I couldn't stand watching that bloodbath even though the elephant was a miniature stop-action replica. It's obvious Ray Harryhausan has some psychological hatred towards elephants (see "The Valley of Gwangi").
I wonder what happened? Did an elephant destroy Harryhausan's house or did it step on one of his relatives?
Imagine if they remade the movie in this day and age: that elephant would probably be trained to "mentor" the ymir-help it eat it's sulfur & maybe spray water into it's mouth and bathe it; they'd be 'buddies' until such time the Ymir suddenly grows too large.
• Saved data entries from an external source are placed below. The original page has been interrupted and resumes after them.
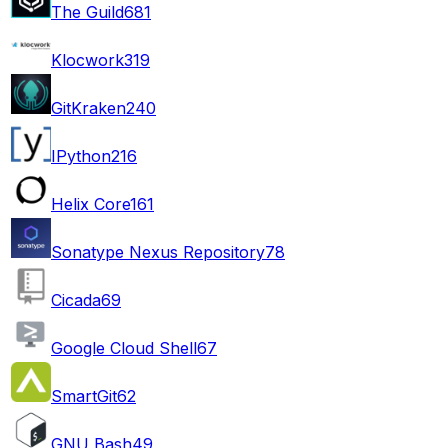
The Guild
681
Klocwork
319
GitKraken
240
IPython
216
Helix Core
161
Sonatype Nexus Repository
78
Cicada
69
Google Cloud Shell
67
SmartGit
62
GNU Bash
49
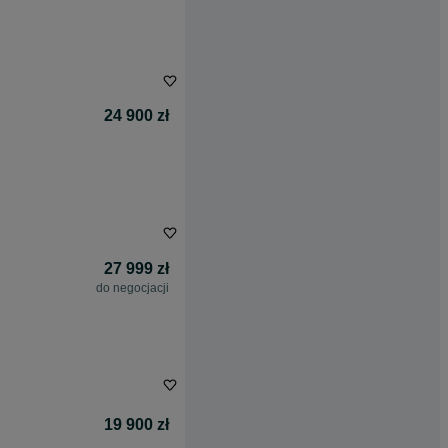
24 900 zł
27 999 zł
do negocjacji
19 900 zł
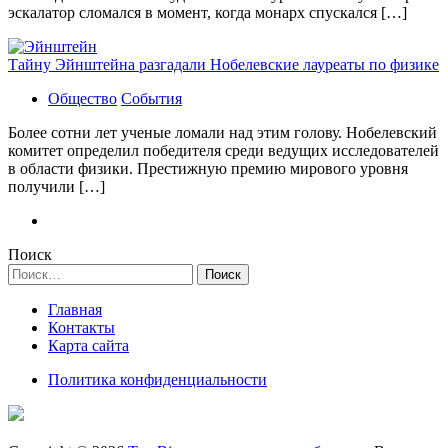
эскалатор сломался в момент, когда монарх спускался […]
Тайну Эйнштейна разгадали Нобелевские лауреаты по физике
Общество
События
Более сотни лет ученые ломали над этим голову. Нобелевский
комитет определил победителя среди ведущих исследователей
в области физики. Престижную премию мирового уровня
получили […]
Поиск
Найти:
Главная
Контакты
Карта сайта
Политика конфиденциальности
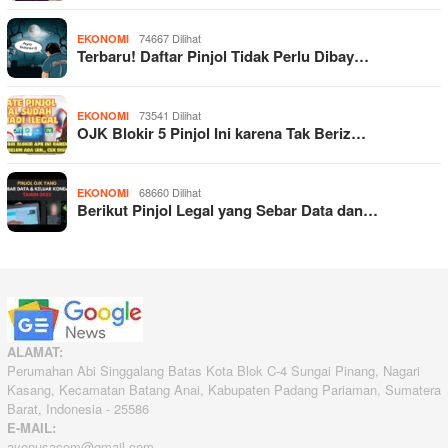
74667 Dilihat
EKONOMI
Terbaru! Daftar Pinjol Tidak Perlu Dibay…
73541 Dilihat
EKONOMI
OJK Blokir 5 Pinjol Ini karena Tak Beriz…
68660 Dilihat
EKONOMI
Berikut Pinjol Legal yang Sebar Data dan…
ALAMAT:
Perumahan Abi Singgalang Batas Kota Blok C-4 Sungai Pinang, Nagari
Kasang, Kecamatan Batang Anai, Kabupaten Padang Pariaman, Sumatera
Barat, Indonesia - 25586
E-MAIL:
ayonusacom@gmail.com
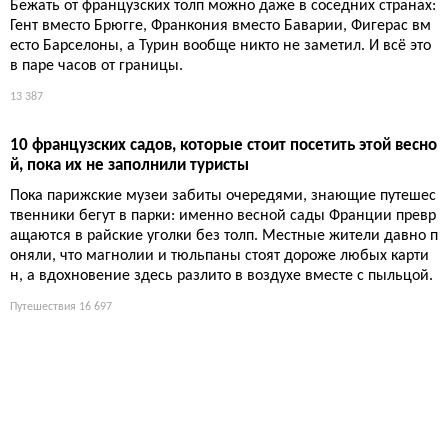
Гваделупа: 10 мест и занятий, которые нельзя пропустить
Гваделупа — это архипелаг из пяти островов, где тропические
пляжи соседствуют с вулканом и дождевыми лесами. Здесь с
тоит увидеть Мемориал ACTe, искупаться у островков Кусто, п
одняться на Суфриер и потеряться в мангровых зарослях.
Путешествия
12 286
Тропа Стивенсона в Севеннах: 12 дней пешком с ослом п
о GR70
Романтика XIX века: пеший маршрут по Севеннам, где главны
й спутник — осёл, а главный урок — медлительность. Прежде
чем идти по следам писателя, подумайте, готовы ли вы к аут
ентичности, которая оказывается сложнее, чем в кино.
Путешествия
12 247
Топ-9 самых красивых деревень Вара: от мимоз до снеж
ного Баржема
Семь из девяти деревень носят знак «самых красивых» — ка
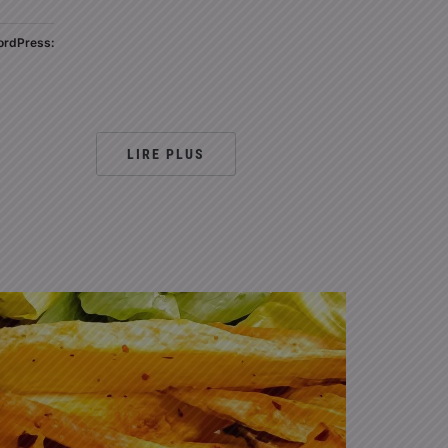
rdPress:
LIRE PLUS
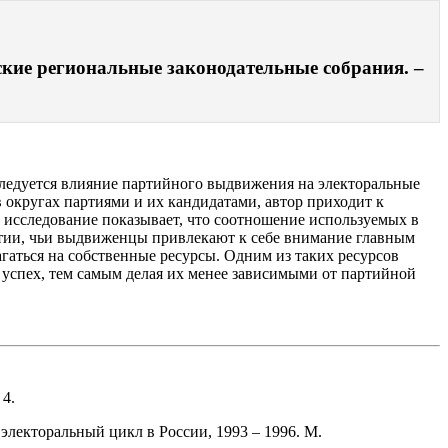
кие региональные законодательные собрания. –
сследуется влияние партийного выдвижения на электоральные
округах партиями и их кандидатами, автор приходит к
 исследование показывает, что соотношение используемых в
артии, чьи выдвиженцы привлекают к себе внимание главным
агаться на собственные ресурсы. Одним из таких ресурсов
 успех, тем самым делая их менее зависимыми от партийной
 4.
 электоральный цикл в России, 1993 – 1996. М.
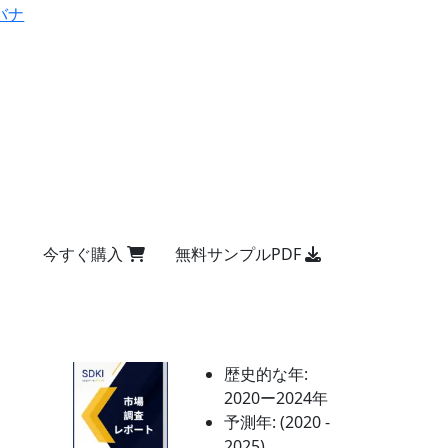
バナ
今すぐ購入
無料サンプルPDF
歴史的な年:
2020ー2024年
予測年:
(2020 -
2025)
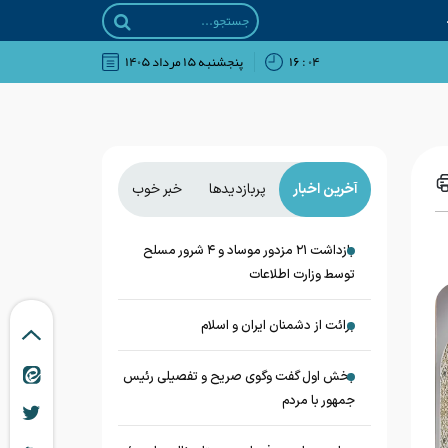
۰۴ : ۱۶
پنجشنبه ۱۵ مرداد ۱۴۰۵
آخرین اخبار
پربازدیدها
خبر خوب
بازداشت ۲۱ مزدور موساد و ۴ شرور مسلح
توسط وزارت اطلاعات
برائت از دشمنان ایران و اسلام
بخش اول گفت وگوی صریح و تفصیلی رئیس
جمهور با مردم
I know it's silly but after all the alien is not aggressive unless harassed and elephants are pretty 'intelligent' so who knows?
Why can't you wretched prey creatures understand that the Universe doesn't owe you anything!?
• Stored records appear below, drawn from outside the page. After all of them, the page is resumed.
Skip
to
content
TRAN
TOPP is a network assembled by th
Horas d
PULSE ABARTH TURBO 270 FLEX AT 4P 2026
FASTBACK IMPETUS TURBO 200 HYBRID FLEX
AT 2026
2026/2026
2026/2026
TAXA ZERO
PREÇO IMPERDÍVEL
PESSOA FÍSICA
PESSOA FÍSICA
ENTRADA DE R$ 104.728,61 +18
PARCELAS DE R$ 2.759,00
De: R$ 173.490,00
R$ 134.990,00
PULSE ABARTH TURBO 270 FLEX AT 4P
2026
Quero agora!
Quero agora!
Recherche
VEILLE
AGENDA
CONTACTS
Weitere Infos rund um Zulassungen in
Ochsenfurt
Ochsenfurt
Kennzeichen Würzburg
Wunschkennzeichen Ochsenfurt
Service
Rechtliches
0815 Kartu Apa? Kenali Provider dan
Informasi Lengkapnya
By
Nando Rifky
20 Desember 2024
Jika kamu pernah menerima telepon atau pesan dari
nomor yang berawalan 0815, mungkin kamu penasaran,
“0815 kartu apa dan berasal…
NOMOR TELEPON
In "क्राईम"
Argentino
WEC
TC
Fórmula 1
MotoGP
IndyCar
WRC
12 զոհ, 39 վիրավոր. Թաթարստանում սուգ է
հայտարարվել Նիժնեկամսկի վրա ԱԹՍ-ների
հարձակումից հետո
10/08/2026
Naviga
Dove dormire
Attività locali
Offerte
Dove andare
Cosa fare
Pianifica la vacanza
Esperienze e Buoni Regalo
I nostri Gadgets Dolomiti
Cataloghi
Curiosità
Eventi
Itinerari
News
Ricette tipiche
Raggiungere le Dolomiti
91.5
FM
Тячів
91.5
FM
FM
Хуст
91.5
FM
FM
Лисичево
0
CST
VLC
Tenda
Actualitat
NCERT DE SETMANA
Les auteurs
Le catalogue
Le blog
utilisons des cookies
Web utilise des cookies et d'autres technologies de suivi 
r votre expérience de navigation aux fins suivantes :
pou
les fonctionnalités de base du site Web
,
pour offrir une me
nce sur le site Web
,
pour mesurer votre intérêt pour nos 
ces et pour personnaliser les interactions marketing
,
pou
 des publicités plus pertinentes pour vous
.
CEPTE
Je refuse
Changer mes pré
That actually isn't a bad idea... I mean, what if when the Ymir breaks out, the people fear that it will kill the animals at the zoo, but when they come out they find the elephant not paying attention to it because it doesn't see Ymir as a threat. Or maybe they are playing or something. It would give a larger emotional impact when the Ymir is killed because it would be even more innocent and even less of a threat. It already was killed as a misunderstood creature, but there was still a "justifiable" reason for killing the Ymir. With this, the people and the audience would see how innocent it is.
To me the Ymir is like Kong or 'The Beast from 20,000 Fathoms' or even Goji...they didn't ask to be reawakened, brought to the bid bad city or resurrected, but they are too dangerous to allow to run loose-unfortunately.
Why can't you wretched prey creatures understand that the Universe doesn't owe you anything!?
Yeah that's how I saw them too. As the director of "Gojira (1954)" Ishiro Honda said: "Monsters are born too tall, too strong, too heavy, that is their tragedy."